Съ самой первой душевной тревоги Анны до послѣдней конвульсіи отчаянія, доводящаго несчастную до самоубійства, романистъ не покидаетъ тайниковъ ея сердца, онъ отмѣчаетъ въ немъ каждое біеніе. Толстой не нуждается въ какомъ либо трагическомъ усложненіи, для оправданія катастрофы. Анна все бросила, рѣшившись пойдти за своимъ любовникомъ Она попадаетъ въ такія гибельныя условія жизни, что невозможность жить, все болѣе возростая для нея, достаточно объясняетъ ея рѣшимость. Рядомъ съ этимъ разбитымъ существованіемъ любовь Левина и Битти идетъ своимъ правильнымъ чередомъ. Сперва -- идиллія граціозная, потомъ -- семья, дѣти, радости и заботы.
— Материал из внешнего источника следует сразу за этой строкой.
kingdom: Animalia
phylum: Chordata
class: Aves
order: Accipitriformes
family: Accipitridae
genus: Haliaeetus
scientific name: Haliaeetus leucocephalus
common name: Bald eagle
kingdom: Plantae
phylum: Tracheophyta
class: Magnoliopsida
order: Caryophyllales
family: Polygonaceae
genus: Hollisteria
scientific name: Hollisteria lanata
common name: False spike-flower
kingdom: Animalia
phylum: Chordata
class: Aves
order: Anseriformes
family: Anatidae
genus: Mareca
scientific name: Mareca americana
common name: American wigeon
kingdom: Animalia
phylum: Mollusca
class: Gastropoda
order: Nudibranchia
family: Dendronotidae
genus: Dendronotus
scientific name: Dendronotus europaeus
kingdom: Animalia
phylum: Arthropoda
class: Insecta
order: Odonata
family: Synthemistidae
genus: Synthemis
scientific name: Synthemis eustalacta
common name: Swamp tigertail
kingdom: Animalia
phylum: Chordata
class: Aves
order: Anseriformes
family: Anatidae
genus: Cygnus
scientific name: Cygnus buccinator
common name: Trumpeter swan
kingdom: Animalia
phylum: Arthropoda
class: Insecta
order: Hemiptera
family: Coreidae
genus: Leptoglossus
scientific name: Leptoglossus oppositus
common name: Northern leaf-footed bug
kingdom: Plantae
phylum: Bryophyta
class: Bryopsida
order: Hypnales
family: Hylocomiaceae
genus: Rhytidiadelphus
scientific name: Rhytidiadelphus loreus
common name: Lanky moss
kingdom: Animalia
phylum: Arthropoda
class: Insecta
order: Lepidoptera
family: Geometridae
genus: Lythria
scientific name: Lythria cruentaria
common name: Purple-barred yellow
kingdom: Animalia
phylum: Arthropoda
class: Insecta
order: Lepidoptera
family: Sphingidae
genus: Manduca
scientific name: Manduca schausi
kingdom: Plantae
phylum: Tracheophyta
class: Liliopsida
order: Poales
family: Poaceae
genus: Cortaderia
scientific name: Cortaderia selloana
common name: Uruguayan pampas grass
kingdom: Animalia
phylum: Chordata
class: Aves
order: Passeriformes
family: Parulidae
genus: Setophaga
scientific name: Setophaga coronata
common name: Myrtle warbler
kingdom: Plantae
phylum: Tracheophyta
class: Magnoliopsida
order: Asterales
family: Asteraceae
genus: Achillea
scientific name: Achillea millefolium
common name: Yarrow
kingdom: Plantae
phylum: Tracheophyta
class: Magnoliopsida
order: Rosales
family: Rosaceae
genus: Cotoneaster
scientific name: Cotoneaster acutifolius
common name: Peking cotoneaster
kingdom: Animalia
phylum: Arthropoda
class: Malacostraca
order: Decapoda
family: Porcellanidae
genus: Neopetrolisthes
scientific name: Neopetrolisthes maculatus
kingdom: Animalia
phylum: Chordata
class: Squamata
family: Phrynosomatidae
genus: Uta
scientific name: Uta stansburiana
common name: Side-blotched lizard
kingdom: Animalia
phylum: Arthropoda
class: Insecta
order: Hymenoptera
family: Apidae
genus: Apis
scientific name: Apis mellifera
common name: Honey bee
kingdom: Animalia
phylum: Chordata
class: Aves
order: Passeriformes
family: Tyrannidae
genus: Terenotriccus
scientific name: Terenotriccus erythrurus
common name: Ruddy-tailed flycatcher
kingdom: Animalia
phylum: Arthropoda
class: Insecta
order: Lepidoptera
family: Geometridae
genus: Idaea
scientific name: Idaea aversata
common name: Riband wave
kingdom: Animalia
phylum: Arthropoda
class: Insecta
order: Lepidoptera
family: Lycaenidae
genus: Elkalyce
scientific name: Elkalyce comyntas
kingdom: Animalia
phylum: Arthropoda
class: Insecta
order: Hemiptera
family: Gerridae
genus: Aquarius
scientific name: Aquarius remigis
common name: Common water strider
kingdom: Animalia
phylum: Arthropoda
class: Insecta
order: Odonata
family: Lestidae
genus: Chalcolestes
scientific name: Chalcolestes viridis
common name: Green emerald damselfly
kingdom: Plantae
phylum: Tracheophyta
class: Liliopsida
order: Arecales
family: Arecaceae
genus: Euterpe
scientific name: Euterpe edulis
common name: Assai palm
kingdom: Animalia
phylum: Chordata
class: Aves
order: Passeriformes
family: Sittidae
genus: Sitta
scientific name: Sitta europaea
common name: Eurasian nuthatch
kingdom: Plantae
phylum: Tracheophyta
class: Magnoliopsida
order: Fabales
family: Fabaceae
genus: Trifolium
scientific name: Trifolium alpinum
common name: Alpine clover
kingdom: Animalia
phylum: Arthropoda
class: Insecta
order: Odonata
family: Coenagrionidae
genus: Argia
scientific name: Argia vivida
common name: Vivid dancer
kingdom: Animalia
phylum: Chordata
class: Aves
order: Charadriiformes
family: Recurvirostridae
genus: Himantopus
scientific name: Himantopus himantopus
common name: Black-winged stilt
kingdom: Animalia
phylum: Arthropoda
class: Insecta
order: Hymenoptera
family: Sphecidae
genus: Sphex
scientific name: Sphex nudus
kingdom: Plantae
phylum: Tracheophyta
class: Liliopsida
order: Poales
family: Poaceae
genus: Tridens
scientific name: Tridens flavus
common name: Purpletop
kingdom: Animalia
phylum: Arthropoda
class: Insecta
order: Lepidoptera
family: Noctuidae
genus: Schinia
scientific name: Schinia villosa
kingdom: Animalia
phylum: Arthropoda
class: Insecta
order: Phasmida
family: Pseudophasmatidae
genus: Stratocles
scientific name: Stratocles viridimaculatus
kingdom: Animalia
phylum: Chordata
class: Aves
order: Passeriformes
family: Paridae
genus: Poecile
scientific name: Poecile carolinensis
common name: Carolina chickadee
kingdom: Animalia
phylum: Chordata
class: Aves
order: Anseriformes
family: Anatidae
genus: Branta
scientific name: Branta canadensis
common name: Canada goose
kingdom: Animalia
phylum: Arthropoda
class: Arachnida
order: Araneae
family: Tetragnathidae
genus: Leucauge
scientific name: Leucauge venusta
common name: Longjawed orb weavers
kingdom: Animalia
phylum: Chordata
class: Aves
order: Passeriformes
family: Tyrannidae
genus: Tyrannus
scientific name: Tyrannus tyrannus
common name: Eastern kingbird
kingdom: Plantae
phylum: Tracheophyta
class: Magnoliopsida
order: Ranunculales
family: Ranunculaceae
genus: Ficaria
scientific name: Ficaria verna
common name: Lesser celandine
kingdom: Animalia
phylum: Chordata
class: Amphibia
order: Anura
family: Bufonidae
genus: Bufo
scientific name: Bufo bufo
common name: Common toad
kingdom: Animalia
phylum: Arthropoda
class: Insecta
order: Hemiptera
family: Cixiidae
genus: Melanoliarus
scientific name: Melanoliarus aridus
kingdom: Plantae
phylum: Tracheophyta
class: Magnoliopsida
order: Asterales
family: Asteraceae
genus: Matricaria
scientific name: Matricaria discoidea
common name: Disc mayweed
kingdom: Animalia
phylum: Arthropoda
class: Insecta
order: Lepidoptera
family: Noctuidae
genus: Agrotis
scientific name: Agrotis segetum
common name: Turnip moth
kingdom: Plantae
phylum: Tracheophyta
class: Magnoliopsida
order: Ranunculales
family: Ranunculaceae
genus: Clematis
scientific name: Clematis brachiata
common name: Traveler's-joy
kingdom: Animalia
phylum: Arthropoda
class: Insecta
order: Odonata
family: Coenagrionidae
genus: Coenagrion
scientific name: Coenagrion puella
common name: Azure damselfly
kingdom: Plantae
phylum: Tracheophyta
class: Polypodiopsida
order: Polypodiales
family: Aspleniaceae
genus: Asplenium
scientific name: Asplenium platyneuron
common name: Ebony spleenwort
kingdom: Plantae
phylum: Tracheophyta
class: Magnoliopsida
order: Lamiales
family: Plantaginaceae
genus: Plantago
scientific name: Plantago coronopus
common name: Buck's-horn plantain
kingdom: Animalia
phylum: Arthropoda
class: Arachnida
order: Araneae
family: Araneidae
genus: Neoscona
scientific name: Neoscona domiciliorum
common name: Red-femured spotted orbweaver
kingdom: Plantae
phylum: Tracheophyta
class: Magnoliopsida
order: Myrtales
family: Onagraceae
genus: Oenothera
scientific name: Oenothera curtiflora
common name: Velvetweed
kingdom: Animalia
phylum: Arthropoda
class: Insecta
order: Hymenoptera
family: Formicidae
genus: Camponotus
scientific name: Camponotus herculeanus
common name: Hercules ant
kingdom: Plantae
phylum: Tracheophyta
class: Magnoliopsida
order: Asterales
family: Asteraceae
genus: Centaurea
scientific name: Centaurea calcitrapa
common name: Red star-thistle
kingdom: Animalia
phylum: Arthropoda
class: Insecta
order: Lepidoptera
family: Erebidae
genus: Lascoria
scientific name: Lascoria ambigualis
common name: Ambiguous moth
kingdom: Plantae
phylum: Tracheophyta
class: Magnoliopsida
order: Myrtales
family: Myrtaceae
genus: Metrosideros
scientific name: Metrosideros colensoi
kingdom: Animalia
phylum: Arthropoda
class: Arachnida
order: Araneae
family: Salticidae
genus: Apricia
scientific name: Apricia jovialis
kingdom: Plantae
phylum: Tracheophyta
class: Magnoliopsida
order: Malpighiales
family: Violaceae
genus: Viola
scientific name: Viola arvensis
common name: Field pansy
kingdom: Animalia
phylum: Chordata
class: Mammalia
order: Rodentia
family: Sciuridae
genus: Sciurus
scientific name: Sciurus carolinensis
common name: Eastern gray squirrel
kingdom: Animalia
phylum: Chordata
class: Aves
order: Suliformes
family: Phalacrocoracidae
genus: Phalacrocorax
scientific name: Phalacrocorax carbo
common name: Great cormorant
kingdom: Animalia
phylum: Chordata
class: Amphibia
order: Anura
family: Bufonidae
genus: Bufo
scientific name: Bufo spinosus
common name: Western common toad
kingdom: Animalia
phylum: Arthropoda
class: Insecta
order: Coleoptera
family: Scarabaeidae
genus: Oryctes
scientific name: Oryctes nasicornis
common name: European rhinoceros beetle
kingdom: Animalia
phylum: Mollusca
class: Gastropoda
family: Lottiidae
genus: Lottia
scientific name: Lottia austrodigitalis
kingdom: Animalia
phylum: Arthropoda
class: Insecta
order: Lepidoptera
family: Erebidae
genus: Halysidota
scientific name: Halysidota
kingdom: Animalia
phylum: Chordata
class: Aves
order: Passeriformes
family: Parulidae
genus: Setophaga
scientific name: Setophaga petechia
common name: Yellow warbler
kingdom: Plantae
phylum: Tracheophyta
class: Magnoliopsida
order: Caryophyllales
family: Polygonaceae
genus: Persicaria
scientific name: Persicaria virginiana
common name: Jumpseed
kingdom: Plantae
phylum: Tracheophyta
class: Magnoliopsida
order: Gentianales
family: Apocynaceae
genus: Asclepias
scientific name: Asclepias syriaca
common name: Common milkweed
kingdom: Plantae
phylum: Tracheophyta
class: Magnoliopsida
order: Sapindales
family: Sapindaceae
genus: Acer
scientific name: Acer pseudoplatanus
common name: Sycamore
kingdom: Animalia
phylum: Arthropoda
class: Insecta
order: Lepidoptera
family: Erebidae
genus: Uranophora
Это, скажутъ пожалуй, моралистическая и скучная тема "британскихъ писателей". Да и нѣтъ, отвѣчаетъ г. де Вогюэ.
Британскій романистъ почти всегда скрываетъ въ себѣ проповѣдника. Чувствуешь, что судитъ онъ о людскихъ дѣйствіяхъ по правиламъ предвзятымъ, съ точки зрѣнія установленной церкви и пуританскихъ нравовъ. У Толстого свобода взглядовъ полная, можно сказать даже, что онъ мало печется о морали. Онъ провѣряетъ удобства и неудобства при наилучшемъ способѣ постройки своего дома. Назиданіе вытекаетъ само изъ фактовъ, назиданіе горькое и придающее крѣпость. Это не будуарный романъ, угождающій красивой лжи. Тутъ мы видимъ человѣка, повѣствующаго другимъ людямъ о томъ, чему опытъ научилъ его самого. Коментаторъ по отношенію къ такому произведенію могъ бы сказать только "confer vitam" (сличи жизнь).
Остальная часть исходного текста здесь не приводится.